* **任务**
能否把下面这篇讲最优化算法 Python 实现的选段从头到尾一字不差地抄写一遍？

* **选段**
----------------------------------------

最優化算法最速下降法、牛頓法、擬牛頓法 Python實現

只用到了numpy這一個庫，只要安裝有這個庫應該都可以直接運行

import numpy as np

def f(x):   #目標函數
    x1 = x[0]
    x2 = x[1]
    y = 100*((x2 - x1**2)**2) + (x1-1)**2
    return y

def num_grad(x, h):     #求梯度
    df = np.zeros(x.size)
    for i in range(x.size):
        x1, x2 = x.copy(), x.copy()  #這裏需要用到複製，而不能用賦值號（=），原因是Python裏面=號只是取別名，不是複製（c/c++裏面是）
        x1[i] = x[i] - h
        x2[i] = x[i] + h
        y1, y2 = f(x1), f(x2)
        df[i] = (y2-y1)/(2*h)
    return df

def num_hess(x, h):    #求hess矩陣
    hess = np.zeros((x.size, x.size))
    for i in range(x.size):
        x1 = x.copy()
        x1[i] = x[i] - h
        df1 = num_grad(x1, h)
        x2 = x.copy()
        x2[i] = x[i] + h
        df2 = num_grad(x2, h)
        d2f = (df2 - df1) / (2 * h)   
        hess[i] = d2f     
    return hess
    
def linesearch(x, dk):   #求步長
    ak = 1
    for i in range(20):
        newf, oldf = f(x + ak * dk), f(x)
        if newf < oldf:
            return ak
        else:
            ak = ak / 4  #迭代更新步長，步長可隨意變換，保證newf比oldf小就可以了（如改爲: ak=ak/2 也是可以的）
    return ak

def steepest(x):   #最速下降法
    epsilon, h, maxiter = 10**-5, 10**-5, 10**4
    for iter1 in range(maxiter):
        grad = num_grad(x, h)

----------------------------------------

* **原始数据**
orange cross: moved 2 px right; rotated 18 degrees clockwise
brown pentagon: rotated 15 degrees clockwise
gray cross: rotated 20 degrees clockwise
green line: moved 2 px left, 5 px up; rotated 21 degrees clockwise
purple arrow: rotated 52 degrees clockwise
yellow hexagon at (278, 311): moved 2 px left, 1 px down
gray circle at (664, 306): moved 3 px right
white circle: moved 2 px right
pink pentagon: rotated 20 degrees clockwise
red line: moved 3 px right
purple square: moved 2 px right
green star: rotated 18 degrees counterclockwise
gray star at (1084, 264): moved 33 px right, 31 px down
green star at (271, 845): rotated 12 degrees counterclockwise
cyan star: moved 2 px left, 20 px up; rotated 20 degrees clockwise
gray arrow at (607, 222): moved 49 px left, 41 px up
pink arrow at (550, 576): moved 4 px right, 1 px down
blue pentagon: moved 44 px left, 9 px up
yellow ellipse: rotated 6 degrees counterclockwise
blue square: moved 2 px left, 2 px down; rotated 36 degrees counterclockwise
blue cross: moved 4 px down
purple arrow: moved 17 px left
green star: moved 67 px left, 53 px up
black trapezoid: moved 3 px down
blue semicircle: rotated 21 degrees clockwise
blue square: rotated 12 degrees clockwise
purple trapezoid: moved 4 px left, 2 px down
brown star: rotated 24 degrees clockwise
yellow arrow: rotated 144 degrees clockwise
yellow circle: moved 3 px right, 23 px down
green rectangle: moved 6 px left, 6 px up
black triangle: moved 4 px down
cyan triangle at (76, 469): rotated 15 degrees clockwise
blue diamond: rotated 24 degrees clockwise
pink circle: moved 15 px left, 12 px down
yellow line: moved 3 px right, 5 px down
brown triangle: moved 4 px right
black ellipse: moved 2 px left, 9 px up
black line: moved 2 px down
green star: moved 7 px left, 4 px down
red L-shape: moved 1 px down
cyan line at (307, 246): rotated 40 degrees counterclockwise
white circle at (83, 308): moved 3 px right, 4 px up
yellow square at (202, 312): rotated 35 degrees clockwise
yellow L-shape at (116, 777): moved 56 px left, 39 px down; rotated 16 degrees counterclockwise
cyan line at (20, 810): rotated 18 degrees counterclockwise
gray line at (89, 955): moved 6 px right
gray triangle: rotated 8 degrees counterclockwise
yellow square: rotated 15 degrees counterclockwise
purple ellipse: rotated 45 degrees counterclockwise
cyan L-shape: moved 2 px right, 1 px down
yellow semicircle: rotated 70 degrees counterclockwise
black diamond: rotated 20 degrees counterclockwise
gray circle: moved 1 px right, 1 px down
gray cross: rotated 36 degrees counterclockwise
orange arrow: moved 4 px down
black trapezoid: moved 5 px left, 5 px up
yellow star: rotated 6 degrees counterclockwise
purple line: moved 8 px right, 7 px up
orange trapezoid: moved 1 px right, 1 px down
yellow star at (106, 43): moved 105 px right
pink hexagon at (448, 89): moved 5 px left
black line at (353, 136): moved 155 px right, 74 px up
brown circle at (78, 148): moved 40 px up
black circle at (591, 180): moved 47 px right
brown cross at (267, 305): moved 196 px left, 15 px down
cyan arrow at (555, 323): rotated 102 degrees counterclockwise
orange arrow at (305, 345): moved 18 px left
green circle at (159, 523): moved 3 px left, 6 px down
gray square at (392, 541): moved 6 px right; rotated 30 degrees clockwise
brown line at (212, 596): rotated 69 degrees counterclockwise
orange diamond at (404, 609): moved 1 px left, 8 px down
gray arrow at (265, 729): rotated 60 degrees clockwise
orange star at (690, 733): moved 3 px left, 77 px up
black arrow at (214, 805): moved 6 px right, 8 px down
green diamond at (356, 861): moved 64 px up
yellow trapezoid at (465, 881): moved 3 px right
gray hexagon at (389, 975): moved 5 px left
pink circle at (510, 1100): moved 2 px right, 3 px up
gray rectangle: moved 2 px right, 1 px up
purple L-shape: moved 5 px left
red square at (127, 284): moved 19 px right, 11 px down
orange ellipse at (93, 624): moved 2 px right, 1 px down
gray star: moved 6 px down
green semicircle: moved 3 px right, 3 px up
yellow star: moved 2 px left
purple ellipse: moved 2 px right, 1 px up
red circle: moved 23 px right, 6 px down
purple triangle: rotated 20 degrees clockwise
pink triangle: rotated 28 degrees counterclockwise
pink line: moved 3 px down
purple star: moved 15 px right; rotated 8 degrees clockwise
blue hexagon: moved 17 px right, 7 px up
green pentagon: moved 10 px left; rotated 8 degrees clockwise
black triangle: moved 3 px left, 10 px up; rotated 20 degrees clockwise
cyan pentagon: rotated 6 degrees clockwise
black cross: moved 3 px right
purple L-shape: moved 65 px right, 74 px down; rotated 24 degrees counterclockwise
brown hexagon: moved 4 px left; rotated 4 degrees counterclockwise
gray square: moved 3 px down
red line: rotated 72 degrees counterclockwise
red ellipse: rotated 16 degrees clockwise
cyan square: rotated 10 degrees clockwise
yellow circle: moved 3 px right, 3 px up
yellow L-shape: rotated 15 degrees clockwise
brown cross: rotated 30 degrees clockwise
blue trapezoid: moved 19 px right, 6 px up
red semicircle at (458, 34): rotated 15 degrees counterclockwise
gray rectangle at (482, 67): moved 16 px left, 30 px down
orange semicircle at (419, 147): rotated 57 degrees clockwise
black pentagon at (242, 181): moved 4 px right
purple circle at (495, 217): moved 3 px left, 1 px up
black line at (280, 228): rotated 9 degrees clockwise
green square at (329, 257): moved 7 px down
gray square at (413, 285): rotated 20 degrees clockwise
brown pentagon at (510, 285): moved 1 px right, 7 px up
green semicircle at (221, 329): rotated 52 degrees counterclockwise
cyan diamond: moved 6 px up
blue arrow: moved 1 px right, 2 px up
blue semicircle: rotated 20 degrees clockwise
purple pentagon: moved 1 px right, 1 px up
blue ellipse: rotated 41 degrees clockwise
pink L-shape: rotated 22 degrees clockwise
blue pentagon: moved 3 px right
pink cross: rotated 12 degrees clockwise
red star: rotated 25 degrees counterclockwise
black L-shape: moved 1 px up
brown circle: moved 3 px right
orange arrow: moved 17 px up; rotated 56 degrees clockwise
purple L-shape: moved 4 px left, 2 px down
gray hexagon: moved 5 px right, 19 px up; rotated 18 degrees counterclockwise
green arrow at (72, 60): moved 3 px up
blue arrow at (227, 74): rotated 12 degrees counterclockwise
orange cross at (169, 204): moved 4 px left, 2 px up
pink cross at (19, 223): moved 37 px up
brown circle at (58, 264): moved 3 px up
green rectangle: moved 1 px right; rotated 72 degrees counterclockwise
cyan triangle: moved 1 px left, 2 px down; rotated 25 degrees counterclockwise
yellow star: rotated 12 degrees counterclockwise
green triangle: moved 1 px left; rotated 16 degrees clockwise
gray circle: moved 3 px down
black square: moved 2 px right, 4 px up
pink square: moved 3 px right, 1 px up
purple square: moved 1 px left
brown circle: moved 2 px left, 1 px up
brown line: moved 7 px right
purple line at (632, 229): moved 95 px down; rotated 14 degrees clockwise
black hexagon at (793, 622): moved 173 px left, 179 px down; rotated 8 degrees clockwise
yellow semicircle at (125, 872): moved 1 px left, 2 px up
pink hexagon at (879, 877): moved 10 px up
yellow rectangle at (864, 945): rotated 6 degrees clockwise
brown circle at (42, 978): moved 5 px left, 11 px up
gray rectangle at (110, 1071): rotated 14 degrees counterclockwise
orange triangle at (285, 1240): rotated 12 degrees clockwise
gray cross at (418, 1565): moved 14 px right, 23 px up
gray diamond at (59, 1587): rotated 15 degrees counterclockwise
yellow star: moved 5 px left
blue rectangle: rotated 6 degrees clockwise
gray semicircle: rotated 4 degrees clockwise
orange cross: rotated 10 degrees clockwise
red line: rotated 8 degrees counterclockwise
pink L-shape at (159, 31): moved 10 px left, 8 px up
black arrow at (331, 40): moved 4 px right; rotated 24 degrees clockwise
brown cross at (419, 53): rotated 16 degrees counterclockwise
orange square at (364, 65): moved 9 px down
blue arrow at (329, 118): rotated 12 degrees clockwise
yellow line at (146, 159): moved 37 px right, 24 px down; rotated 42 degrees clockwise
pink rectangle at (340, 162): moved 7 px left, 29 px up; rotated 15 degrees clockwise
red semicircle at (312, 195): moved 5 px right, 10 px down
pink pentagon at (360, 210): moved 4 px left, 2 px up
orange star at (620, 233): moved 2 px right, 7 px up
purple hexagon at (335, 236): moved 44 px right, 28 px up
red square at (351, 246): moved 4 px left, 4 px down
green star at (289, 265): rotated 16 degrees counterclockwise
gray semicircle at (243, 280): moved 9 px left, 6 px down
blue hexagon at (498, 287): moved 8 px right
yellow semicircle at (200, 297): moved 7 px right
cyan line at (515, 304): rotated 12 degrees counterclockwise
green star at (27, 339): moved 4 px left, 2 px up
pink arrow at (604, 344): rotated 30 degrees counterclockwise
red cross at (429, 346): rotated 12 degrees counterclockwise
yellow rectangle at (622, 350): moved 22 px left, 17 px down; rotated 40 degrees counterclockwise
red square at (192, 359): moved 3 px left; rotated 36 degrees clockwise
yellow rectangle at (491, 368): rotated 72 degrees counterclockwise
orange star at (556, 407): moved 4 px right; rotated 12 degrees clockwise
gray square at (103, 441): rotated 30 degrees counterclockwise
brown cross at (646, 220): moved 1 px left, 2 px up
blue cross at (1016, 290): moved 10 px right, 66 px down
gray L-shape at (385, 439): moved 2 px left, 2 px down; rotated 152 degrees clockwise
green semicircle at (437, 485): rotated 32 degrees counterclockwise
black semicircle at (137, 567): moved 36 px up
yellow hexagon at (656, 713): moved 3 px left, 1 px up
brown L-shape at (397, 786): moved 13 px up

----------------------------------------

* **本题解答**
最優化算法最速下降法、牛頓法、擬牛頓法 Python實現

只用到了numpy這一個庫，只要安裝有這個庫應該都可以直接運行

import numpy as np

def f(x):   #目標函數
    x1 = x[0]
    x2 = x[1]
    y = 100*((x2 - x1**2)**2) + (x1-1)**2
    return y

def num_grad(x, h):     #求梯度
    df = np.zeros(x.size)
    for i in range(x.size):
        x1, x2 = x.copy(), x.copy()  #這裏需要用到複製，而不能用賦值號（=），原因是Python裏面=號只是取別名，不是複製（c/c++裏面是）
        x1[i] = x[i] - h
        x2[i] = x[i] + h
        y1, y2 = f(x1), f(x2)
        df[i] = (y2-y1)/(2*h)
    return df

def num_hess(x, h):    #求hess矩陣
    hess = np.zeros((x.size, x.size))
    for i in range(x.size):
        x1 = x.copy()
        x1[i] = x[i] - h
        df1 = num_grad(x1, h)
        x2 = x.copy()
        x2[i] = x[i] + h
        df2 = num_grad(x2, h)
        d2f = (df2 - df1) / (2 * h)   
        hess[i] = d2f     
    return hess
    
def linesearch(x, dk):   #求步長
    ak = 1
    for i in range(20):
        newf, oldf = f(x + ak * dk), f(x)
        if newf < oldf:
            return ak
        else:
            ak = ak / 4  #迭代更新步長，步長可隨意變換，保證newf比oldf小就可以了（如改爲: ak=ak/2 也是可以的）
    return ak

def steepest(x):   #最速下降法
    epsilon, h, maxiter = 10**-5, 10**-5, 10**4
    for iter1 in range(maxiter):
        grad = num_grad(x, h)